In a survey of more than 1,600 workers, nearly 60% identified financial matters as their top stress. The next most-common stress was “my job” at a very distant 15%.

Every household has its own list of financial stress points, but there are some common anxiety-inducers:

n Building an emergency fund

n Getting a handle on credit card debt

n Being able to consistently pay the bills, on time

n Juggling paying down student loans with saving for retirement

n Sending kids to college without sending you to the eternal poorhouse

n Meeting the daunting challenge of building retirement savings that match your life expectancy

If any or all of those resonated with you, you might consider making an investment in hiring a financial pro to help you hatch a long-term plan for tackling your challenges and building financial security.

Don’t presume planners are out of your league.

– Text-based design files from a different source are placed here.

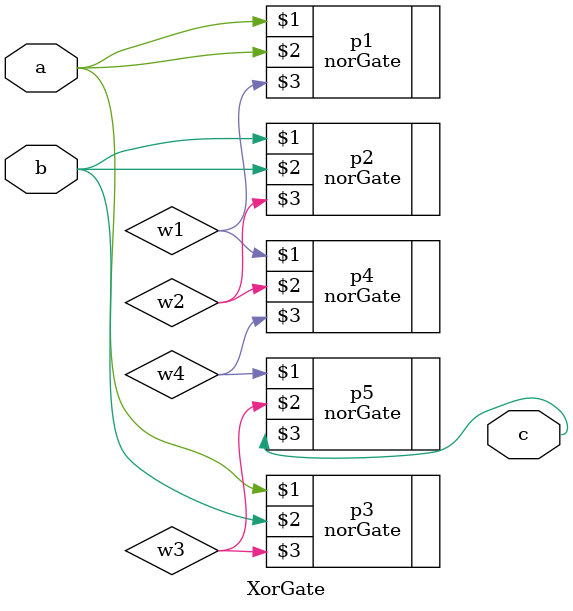
<source format=v>
`include "NorGate.v"

module XorGate(a, b, c);
    input a, b;
    output c;

    wire w1, w2, w3, w4;

    norGate p1(a, a, w1);
    norGate p2(b, b, w2);
    norGate p3(a, b, w3);
    norGate p4(w1, w2, w4);
    norGate p5(w4, w3, c);

endmodule
</source>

There are plenty of financial planners you can hire to work up a financial plan without having to sign on to have them manage your money, too, for an additional fee. In other words, you don’t need to have a big sum stuffed in retirement and investment accounts to work with a financial planner.

According to research from Michael Kitces, a thought leader in financial planning circles, the median cost to have a pro size up where you’re at and where you want to get, and then hatch a plan to get you there is $2,400. (If you want an ongoing relationship, there are all sorts of fee structures, ranging from hourly to a retainer fee or the “assets under management” approach, if you indeed hand over management of your investments.)

Granted, $2,000 or so is not nothing. But a good plan can save you so much more and give you so much more. Given all the moving pieces to our financial lives, it can be overwhelming to know where to start, how to prioritize and, ultimately, how to become a master juggler of various goals. Those are core services a financial planner provides. Establishing an ongoing relationship with a planner can also pay off by helping you navigate all the psychological and emotional bad habits that can get in the way of financial success.

If you got a year-end bonus, earmarking it to help pay for a financial planner could be a great 2020 investment. Or, if you expect a tax refund, that might cover the bill. Last year, the average refund on federal returns was $2,725 according to the IRS.

Friends, families and colleagues can be good sources for referrals. Just keep in mind that you need to carefully vet a financial planner, not just to confirm they are qualified. Only hire someone who works as a fiduciary. Also, interview candidates to see that they are a good fit. During interviews, explain your main stress points and ask how much of their time is spent helping clients with those concerns.

If you don’t have any personal references, you can search online for fiduciaries who are part of the Garrett Planning Network or the XYPlanning Network, where member planners specialize in working with Gen X and Gen Y clients, with no investment minimums required.

In a recent survey by Northwestern Mutual, two-thirds of people who work with a pro said they feel very financially secure, compared with less than one-third of people surveyed who are winging it.

Moreover, seven in 10 survey participants who work with a pro said they are happy with their life, compared with 50% of people without professional financial help. That suggests spending some money on getting money help might indeed buy more happiness, which we all know is a very valuable return on investment.